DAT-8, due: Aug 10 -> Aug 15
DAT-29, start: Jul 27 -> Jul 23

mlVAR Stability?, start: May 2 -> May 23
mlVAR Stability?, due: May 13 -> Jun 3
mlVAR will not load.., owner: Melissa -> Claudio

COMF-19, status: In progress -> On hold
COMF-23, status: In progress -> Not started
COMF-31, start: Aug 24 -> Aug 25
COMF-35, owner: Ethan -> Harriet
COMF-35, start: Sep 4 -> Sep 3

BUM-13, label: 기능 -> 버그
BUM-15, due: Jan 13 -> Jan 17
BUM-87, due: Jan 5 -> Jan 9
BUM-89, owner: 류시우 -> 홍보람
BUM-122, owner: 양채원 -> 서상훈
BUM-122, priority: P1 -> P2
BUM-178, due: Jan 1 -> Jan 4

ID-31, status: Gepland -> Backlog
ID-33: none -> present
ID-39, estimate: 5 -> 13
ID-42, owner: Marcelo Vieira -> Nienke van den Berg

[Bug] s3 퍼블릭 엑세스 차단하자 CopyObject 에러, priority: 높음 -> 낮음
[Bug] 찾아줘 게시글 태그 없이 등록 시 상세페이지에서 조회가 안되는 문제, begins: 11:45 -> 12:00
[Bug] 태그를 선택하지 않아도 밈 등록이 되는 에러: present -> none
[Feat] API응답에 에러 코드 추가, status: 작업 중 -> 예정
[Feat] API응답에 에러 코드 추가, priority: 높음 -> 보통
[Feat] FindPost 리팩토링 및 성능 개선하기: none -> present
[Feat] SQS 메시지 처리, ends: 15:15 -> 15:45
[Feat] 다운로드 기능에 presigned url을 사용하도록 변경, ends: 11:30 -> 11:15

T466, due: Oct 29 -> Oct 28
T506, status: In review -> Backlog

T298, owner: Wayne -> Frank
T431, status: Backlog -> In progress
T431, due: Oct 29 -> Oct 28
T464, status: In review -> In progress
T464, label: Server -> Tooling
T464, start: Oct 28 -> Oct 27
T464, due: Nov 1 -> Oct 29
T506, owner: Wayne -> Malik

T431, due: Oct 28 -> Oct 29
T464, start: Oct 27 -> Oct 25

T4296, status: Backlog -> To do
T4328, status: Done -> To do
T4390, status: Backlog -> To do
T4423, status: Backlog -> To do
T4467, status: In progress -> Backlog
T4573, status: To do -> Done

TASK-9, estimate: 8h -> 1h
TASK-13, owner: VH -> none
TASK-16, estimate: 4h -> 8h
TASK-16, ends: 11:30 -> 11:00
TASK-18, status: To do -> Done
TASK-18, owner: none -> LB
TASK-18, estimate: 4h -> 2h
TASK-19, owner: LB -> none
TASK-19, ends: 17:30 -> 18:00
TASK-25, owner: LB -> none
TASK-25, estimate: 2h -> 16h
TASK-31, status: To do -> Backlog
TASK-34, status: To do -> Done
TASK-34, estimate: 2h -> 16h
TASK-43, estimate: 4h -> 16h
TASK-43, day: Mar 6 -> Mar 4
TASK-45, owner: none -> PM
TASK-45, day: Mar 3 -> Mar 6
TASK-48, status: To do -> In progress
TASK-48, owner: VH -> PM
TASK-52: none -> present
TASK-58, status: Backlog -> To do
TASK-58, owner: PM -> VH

━━━━━━━━━━

→ **Aim of the exercise**
Each of the lines from the one that contains "T464, label: Server -> Tooling" through the last line of the data needs to be repeated exactly, with no others.

→ **Expected output**
T464, label: Server -> Tooling
T464, start: Oct 28 -> Oct 27
T464, due: Nov 1 -> Oct 29
T506, owner: Wayne -> Malik

T431, due: Oct 28 -> Oct 29
T464, start: Oct 27 -> Oct 25

T4296, status: Backlog -> To do
T4328, status: Done -> To do
T4390, status: Backlog -> To do
T4423, status: Backlog -> To do
T4467, status: In progress -> Backlog
T4573, status: To do -> Done

TASK-9, estimate: 8h -> 1h
TASK-13, owner: VH -> none
TASK-16, estimate: 4h -> 8h
TASK-16, ends: 11:30 -> 11:00
TASK-18, status: To do -> Done
TASK-18, owner: none -> LB
TASK-18, estimate: 4h -> 2h
TASK-19, owner: LB -> none
TASK-19, ends: 17:30 -> 18:00
TASK-25, owner: LB -> none
TASK-25, estimate: 2h -> 16h
TASK-31, status: To do -> Backlog
TASK-34, status: To do -> Done
TASK-34, estimate: 2h -> 16h
TASK-43, estimate: 4h -> 16h
TASK-43, day: Mar 6 -> Mar 4
TASK-45, owner: none -> PM
TASK-45, day: Mar 3 -> Mar 6
TASK-48, status: To do -> In progress
TASK-48, owner: VH -> PM
TASK-52: none -> present
TASK-58, status: Backlog -> To do
TASK-58, owner: PM -> VH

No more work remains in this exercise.